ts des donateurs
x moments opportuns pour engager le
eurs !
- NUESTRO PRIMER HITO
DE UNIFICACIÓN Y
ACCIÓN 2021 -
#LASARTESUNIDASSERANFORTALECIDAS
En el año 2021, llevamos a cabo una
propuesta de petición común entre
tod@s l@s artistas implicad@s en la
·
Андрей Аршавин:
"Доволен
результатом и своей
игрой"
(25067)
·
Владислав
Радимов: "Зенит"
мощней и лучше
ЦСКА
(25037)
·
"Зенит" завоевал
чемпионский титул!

--

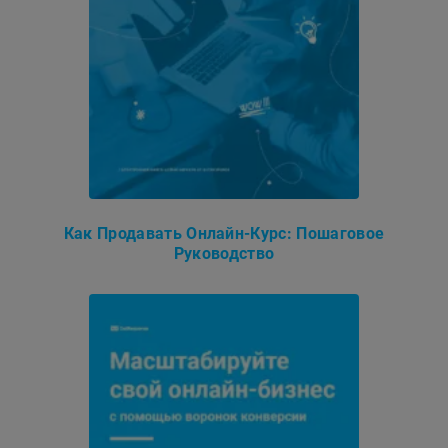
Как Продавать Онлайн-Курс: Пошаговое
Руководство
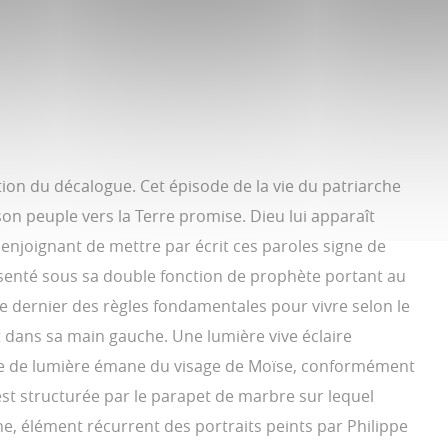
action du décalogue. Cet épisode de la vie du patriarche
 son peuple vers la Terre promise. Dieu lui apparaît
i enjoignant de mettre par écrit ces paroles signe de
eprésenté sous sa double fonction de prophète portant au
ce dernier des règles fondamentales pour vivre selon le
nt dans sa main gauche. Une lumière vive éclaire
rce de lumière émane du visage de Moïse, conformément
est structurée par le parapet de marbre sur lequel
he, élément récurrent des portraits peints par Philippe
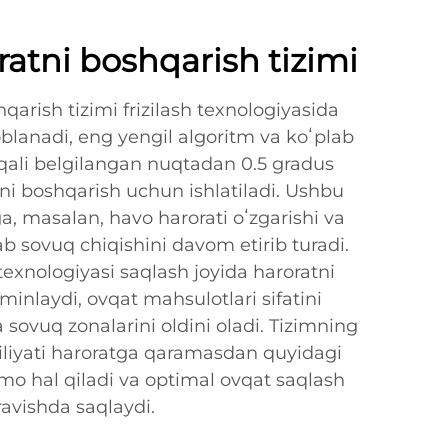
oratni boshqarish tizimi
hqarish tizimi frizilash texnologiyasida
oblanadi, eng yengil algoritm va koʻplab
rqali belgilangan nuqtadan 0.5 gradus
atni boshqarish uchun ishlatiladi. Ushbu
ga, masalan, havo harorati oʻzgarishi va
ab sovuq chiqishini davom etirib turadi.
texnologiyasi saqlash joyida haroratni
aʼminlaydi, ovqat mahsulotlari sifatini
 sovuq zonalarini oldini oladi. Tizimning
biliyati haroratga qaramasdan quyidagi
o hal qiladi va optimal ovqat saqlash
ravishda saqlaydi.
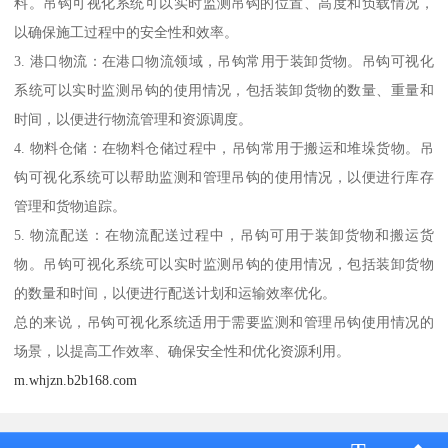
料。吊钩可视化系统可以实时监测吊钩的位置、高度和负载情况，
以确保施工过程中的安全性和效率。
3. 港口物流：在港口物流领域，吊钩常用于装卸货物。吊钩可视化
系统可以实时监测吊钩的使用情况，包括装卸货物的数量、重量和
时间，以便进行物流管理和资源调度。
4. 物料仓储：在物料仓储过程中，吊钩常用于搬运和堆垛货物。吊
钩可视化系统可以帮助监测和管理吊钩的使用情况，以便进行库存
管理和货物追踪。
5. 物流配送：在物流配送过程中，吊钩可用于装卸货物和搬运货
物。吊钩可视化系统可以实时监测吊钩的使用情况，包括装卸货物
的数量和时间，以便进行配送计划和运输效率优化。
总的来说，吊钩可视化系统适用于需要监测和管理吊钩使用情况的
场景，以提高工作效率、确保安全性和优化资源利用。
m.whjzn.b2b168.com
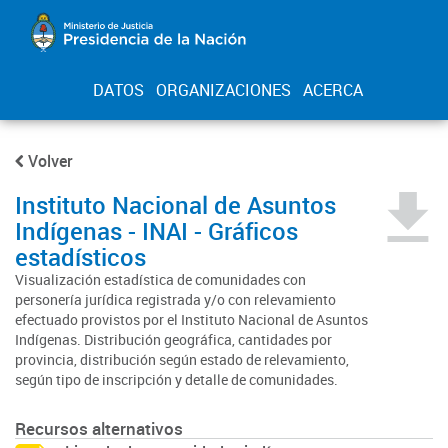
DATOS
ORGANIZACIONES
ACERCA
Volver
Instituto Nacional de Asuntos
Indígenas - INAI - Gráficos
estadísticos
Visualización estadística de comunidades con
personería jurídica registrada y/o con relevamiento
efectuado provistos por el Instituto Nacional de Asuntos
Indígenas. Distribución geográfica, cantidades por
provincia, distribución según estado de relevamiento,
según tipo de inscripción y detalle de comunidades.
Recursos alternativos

--

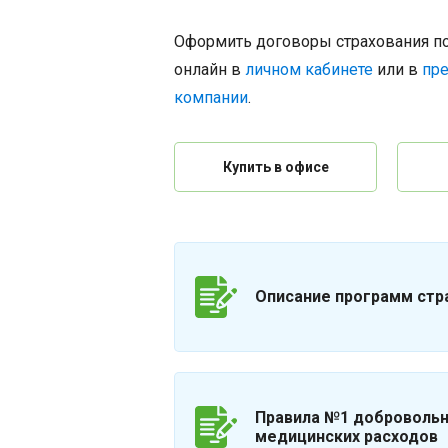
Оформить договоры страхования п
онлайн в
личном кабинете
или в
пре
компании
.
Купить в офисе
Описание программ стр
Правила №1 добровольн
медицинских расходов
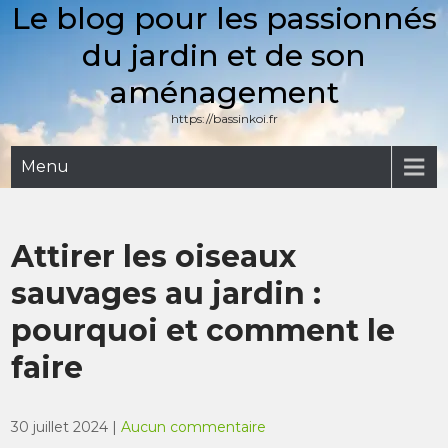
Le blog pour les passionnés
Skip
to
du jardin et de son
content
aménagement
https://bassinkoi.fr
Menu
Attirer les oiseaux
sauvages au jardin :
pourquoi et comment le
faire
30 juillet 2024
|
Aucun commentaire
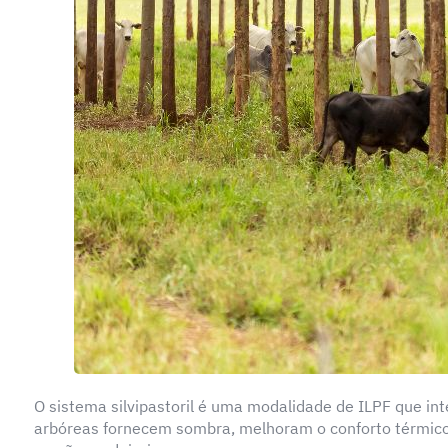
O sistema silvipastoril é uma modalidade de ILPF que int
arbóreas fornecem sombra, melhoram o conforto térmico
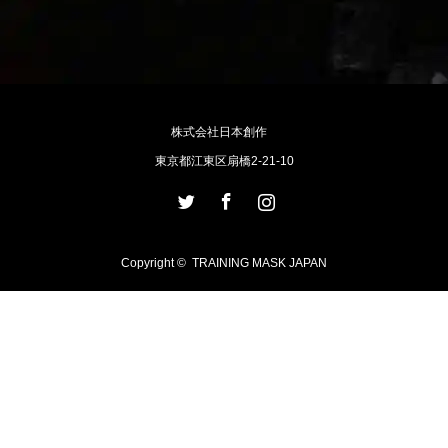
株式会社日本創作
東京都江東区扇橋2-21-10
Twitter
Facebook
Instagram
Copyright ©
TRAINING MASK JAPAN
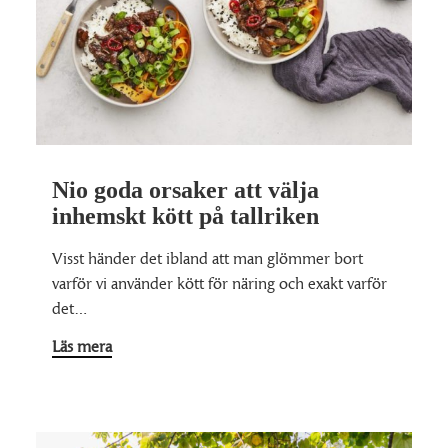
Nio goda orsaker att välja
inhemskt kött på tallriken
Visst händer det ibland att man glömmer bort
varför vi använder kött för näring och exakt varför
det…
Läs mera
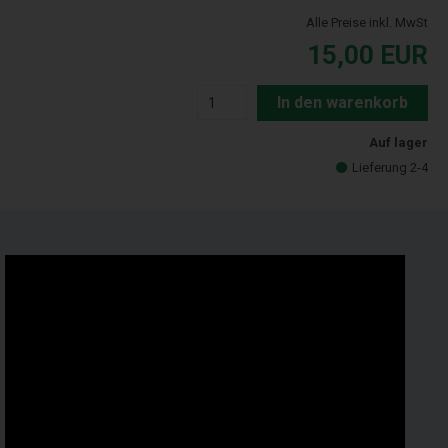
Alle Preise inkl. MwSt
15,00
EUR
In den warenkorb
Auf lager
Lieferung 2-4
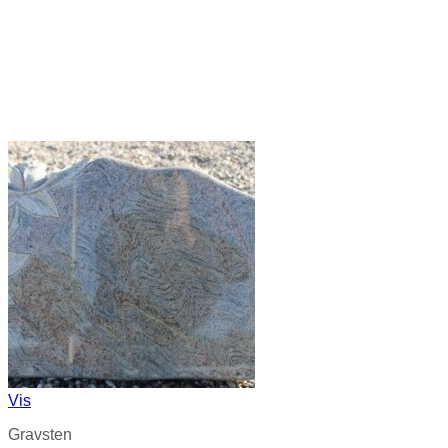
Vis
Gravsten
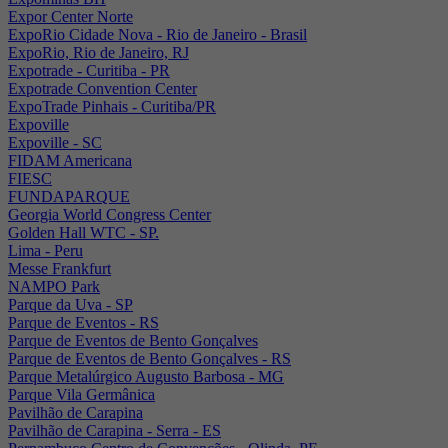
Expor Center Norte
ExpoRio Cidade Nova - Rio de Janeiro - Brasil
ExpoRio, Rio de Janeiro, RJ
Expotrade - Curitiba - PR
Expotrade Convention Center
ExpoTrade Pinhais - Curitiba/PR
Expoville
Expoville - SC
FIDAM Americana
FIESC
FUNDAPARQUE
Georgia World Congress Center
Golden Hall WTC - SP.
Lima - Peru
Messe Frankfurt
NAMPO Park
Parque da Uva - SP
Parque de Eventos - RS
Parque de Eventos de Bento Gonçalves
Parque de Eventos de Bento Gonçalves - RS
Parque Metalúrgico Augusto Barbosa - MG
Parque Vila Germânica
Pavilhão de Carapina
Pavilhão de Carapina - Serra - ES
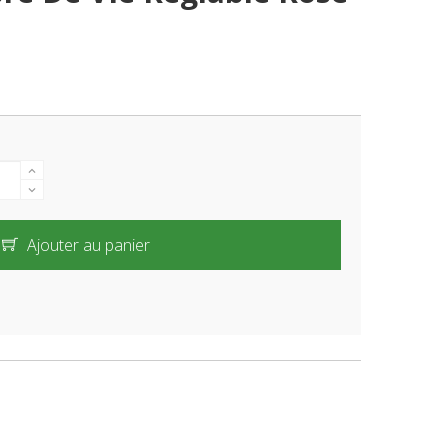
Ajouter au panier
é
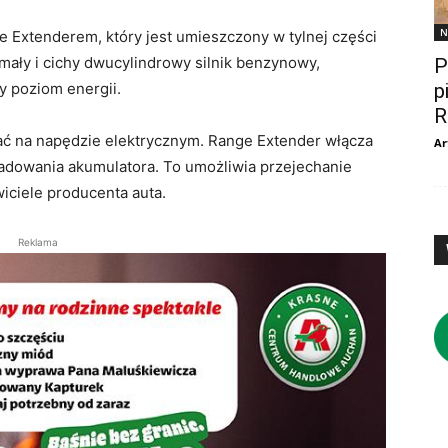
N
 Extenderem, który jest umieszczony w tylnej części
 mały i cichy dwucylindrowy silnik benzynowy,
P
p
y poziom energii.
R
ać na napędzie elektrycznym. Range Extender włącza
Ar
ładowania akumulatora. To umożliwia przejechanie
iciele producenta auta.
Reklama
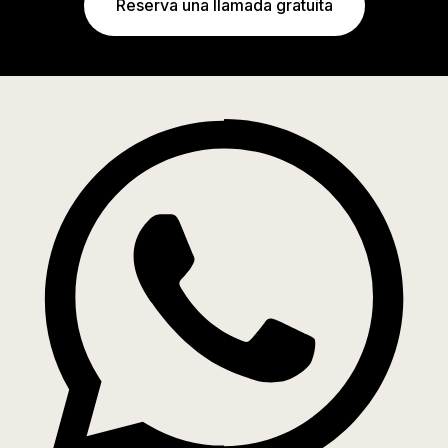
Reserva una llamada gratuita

--

Give back exactly the lines of the listing above that run from the line with "ts des donateurs" to the line with "чемпионский титул!", inclusive.

ts des donateurs
x moments opportuns pour engager le
eurs !
- NUESTRO PRIMER HITO
DE UNIFICACIÓN Y
ACCIÓN 2021 -
#LASARTESUNIDASSERANFORTALECIDAS
En el año 2021, llevamos a cabo una
propuesta de petición común entre
tod@s l@s artistas implicad@s en la
·
Андрей Аршавин:
"Доволен
результатом и своей
игрой"
(25067)
·
Владислав
Радимов: "Зенит"
мощней и лучше
ЦСКА
(25037)
·
"Зенит" завоевал
чемпионский титул!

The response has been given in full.